SIOUX FALLS, S.D. (AP) - Doctoral students in the Sanford Health residency program in Pierre have served as the front line for COVID-19 patients for the last year, along with the physicians they’re learning from.
Residents are graduates with both a Bachelor’s and doctoral degree, who spend three or more years in a residency at a hospital, working under practicing physicians to further advance their skills and education before becoming board-certified in their area of specialization.
Both Dr. Abigail Serpan, a third-year resident from Kansas, and Dr. Maurice Chessmore, a second-year resident from Nebraska, took up their family medicine residency in Pierre during the pandemic through Sanford School of Medicine at the University of South Dakota in Sioux Falls. Serpan describes the residency as an “apprenticeship.”
The residents said much of their training was “Covid-focused.”
“A positive challenge, or something we’ve learned from Covid from a residency standpoint is that out here, we are the frontline for a lot of the Covid patients that we see,” Chessmore said.
One of the patients Chessmore saw in the clinic was a few days into her Covid illness. He saw her in the emergency room in Pierre days later. Then, she had to go into the hospital and was flown in to Sioux Falls, before she came back to the Pierre emergency room once again, the Sioux Falls Argus Leader reported.
“It’s been challenging seeing what COVID-19 has done to people’s lives, and how real it is,” he said. “It’s a challenge to see the people that suffer from it, and the problems and long-term complications that patients are having from it is a challenge from any provider’s standpoint.”
Serpan was in Pierre six months prior to the pandemic and said she can see the difference between what she called normal era and pandemic era.
“There has been a big change with how folks treat coming to the doctor,” she said.
Less patients came in, because they were following recommendations to stay home, she said.
Completing a residency in the pandemic also taught the both doctors-in-training some new things.
Serpan said she learned more about ventilator management, being on the frontlines and working as a team to solve problems. It was a more “hands-on experience,” she said.

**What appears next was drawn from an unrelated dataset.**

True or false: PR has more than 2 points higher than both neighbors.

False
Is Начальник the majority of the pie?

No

Telemedicine played an important part in her residency experience, too, she said, noting the tele-visits aren’t likely to go away any time soon because how important the technology is to connect physicians and patients.
Chessmore said he was exposed to more in a rural hospital setting in Pierre than he was in a more urban hospital setting like Sioux Falls, such as being responsible for making decisions on incoming trauma cases.

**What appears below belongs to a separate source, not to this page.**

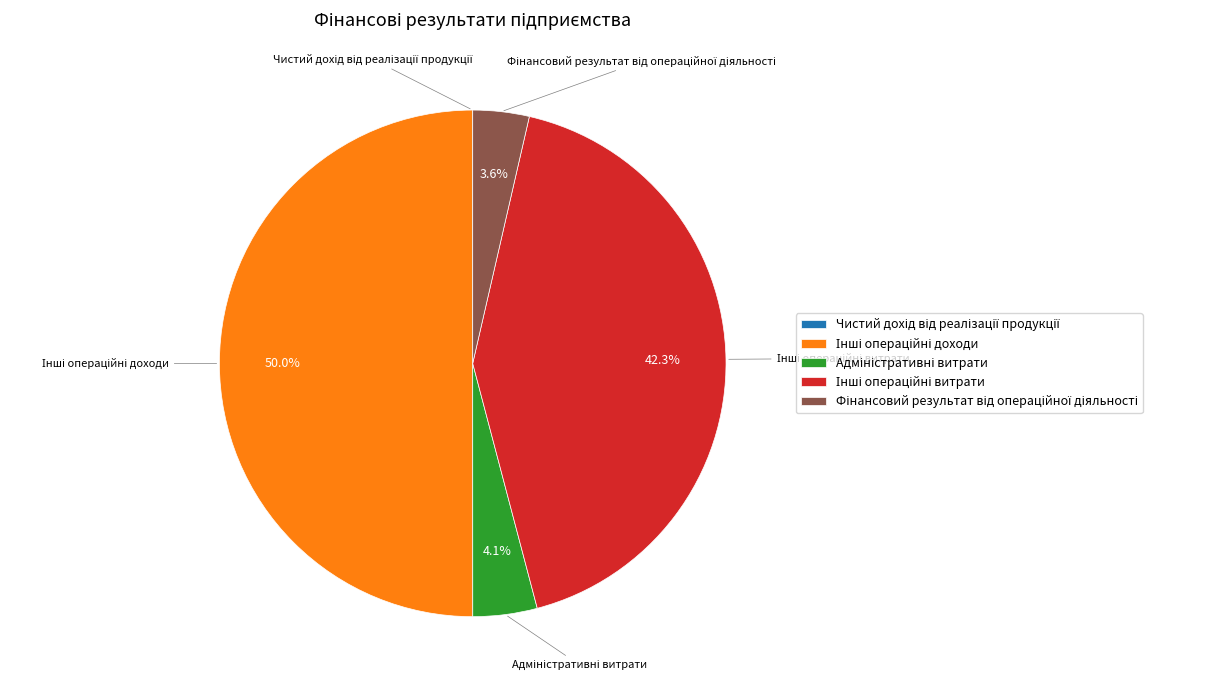

Is there a majority slice in this chart?

No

He said he also learned the importance of keeping up-to-date on the medical literature and information, especially on masking guidance, hydroxychloroquine trials and COVID-19 treatments.
“You have to know your stuff, and you have to be comfortable handling challenging situations,” he said. “That’s the point to this residency program. Nothing would scare me more than being at a big volume system and never having to manage a trauma on my own.”
As she nears the end of her residency, Serpan said working in a rural setting is a positive experience. She grew closer with her patients, and they were always excited to see her.
“You see your patients in the neighborhood, and you’re a big influence in the smaller communities,” she said. “Not just being a doctor, but a lot of physicians will go on to be part of the school board or city council. You’re a part of the community, and (you) help build the community.”
“That’s something Covid has shown us,” she added. “The community comes together.”